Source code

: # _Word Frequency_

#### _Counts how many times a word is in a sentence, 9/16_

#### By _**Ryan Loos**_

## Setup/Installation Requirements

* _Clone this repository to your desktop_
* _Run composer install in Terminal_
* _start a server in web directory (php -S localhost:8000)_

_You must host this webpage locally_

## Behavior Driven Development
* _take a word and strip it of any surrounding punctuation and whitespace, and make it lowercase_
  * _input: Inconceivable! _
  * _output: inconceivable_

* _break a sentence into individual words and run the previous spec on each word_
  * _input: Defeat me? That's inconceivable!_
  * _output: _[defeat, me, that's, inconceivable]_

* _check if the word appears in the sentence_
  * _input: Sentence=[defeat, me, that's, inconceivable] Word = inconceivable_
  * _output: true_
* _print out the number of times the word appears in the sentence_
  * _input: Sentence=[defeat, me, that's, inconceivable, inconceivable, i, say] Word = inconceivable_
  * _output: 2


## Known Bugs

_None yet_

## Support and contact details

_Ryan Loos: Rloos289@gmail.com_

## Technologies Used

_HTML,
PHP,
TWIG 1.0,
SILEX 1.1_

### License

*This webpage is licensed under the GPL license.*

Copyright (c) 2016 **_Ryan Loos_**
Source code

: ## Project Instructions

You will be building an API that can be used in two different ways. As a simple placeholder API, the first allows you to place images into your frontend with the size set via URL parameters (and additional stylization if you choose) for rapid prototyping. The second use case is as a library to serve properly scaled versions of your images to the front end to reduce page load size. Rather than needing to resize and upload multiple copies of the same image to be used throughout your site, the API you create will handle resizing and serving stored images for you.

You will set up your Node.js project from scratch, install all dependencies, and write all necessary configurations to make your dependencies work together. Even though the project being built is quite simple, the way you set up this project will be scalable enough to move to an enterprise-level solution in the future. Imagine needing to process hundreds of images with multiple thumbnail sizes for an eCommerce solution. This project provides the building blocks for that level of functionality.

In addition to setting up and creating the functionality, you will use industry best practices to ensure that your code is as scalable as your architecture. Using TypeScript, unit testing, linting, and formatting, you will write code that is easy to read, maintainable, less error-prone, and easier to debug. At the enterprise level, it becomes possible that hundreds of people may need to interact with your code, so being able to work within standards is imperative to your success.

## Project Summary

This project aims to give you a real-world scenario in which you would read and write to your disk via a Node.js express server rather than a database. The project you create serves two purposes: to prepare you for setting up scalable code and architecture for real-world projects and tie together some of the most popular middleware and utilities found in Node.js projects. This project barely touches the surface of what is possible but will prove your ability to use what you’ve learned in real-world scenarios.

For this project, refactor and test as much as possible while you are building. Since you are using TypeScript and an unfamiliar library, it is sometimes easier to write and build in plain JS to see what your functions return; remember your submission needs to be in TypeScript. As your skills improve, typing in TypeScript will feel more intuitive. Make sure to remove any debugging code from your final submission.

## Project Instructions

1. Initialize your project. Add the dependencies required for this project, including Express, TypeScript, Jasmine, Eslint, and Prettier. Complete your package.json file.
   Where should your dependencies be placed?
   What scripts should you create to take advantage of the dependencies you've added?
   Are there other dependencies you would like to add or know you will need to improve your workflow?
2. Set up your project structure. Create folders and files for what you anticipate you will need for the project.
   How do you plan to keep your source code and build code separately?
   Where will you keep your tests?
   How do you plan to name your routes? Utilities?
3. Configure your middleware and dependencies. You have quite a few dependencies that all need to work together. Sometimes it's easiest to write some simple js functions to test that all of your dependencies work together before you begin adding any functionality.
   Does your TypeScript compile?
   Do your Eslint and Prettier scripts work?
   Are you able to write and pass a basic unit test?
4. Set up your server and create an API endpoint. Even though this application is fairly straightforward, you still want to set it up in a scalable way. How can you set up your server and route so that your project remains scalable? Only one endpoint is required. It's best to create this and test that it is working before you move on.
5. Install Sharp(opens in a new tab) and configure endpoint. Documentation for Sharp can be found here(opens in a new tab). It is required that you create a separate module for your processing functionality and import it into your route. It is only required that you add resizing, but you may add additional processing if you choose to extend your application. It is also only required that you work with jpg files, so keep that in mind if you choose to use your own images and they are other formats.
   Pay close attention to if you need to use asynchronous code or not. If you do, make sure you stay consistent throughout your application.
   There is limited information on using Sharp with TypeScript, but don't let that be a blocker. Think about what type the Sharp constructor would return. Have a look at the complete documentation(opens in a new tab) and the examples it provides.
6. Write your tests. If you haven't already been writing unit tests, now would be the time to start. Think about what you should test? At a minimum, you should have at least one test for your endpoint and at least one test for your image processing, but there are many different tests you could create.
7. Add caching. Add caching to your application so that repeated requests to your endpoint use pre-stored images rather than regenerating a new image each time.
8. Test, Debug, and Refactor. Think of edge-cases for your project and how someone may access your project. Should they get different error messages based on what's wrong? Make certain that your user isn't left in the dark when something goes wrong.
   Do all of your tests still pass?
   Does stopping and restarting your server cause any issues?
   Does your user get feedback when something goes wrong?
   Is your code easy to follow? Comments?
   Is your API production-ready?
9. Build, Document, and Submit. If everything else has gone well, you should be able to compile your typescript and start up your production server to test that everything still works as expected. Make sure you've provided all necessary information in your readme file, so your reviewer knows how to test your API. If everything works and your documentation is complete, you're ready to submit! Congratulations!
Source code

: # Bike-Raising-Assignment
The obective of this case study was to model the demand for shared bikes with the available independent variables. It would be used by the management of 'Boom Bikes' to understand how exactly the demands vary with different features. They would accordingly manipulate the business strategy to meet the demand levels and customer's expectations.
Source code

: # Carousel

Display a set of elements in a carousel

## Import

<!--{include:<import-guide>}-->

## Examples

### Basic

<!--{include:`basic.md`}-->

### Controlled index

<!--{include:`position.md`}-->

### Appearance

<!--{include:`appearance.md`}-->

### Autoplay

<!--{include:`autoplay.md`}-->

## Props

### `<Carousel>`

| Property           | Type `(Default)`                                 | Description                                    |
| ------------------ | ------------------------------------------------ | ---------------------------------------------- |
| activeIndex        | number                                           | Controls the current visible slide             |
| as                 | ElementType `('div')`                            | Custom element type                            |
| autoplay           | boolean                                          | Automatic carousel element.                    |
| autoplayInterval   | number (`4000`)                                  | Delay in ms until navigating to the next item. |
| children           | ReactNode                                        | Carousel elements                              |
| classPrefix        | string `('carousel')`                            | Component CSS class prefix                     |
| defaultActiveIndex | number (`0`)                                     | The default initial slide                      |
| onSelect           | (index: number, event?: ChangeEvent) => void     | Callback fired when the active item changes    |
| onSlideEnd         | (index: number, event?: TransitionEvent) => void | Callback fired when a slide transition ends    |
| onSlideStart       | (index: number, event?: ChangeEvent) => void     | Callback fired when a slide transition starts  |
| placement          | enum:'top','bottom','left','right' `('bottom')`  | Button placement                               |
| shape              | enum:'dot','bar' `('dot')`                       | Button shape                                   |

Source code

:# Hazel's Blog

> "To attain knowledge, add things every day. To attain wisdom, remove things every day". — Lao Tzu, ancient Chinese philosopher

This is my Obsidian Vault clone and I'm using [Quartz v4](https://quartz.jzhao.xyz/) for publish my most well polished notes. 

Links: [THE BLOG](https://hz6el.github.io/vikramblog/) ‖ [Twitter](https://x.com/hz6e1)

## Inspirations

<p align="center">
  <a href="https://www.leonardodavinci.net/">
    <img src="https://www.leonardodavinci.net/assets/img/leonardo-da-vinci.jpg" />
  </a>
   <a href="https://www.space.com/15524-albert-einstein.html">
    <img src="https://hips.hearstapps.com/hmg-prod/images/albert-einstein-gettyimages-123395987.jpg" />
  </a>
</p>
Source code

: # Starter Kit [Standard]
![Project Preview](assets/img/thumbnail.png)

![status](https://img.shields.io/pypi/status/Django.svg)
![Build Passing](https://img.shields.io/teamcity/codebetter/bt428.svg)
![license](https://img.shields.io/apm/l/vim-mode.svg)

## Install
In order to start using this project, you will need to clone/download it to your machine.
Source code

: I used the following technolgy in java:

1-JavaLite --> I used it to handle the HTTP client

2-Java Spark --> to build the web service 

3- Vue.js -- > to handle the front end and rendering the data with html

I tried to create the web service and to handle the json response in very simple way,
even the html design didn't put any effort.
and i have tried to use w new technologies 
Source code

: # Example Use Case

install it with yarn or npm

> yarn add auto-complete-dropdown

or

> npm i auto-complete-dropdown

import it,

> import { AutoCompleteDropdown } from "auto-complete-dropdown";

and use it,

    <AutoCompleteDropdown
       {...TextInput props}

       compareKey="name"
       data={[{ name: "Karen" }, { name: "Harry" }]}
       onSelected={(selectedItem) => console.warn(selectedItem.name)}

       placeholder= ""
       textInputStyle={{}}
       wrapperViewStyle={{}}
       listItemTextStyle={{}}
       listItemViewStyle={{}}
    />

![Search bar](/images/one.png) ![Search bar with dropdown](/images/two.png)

WORK TO BE COMPLETED: Reproduce the data from the line with "install it with yarn or npm" through the end of the data, substituting "react-native-autocomplete" for each occurrence of "auto-complete-dropdown" and leaving everything else unchanged.

RESULT OF THE EXERCISE:
install it with yarn or npm

> yarn add react-native-autocomplete

or

> npm i react-native-autocomplete

import it,

> import { AutoCompleteDropdown } from "react-native-autocomplete";

and use it,

    <AutoCompleteDropdown
       {...TextInput props}

       compareKey="name"
       data={[{ name: "Karen" }, { name: "Harry" }]}
       onSelected={(selectedItem) => console.warn(selectedItem.name)}

       placeholder= ""
       textInputStyle={{}}
       wrapperViewStyle={{}}
       listItemTextStyle={{}}
       listItemViewStyle={{}}
    />

![Search bar](/images/one.png) ![Search bar with dropdown](/images/two.png)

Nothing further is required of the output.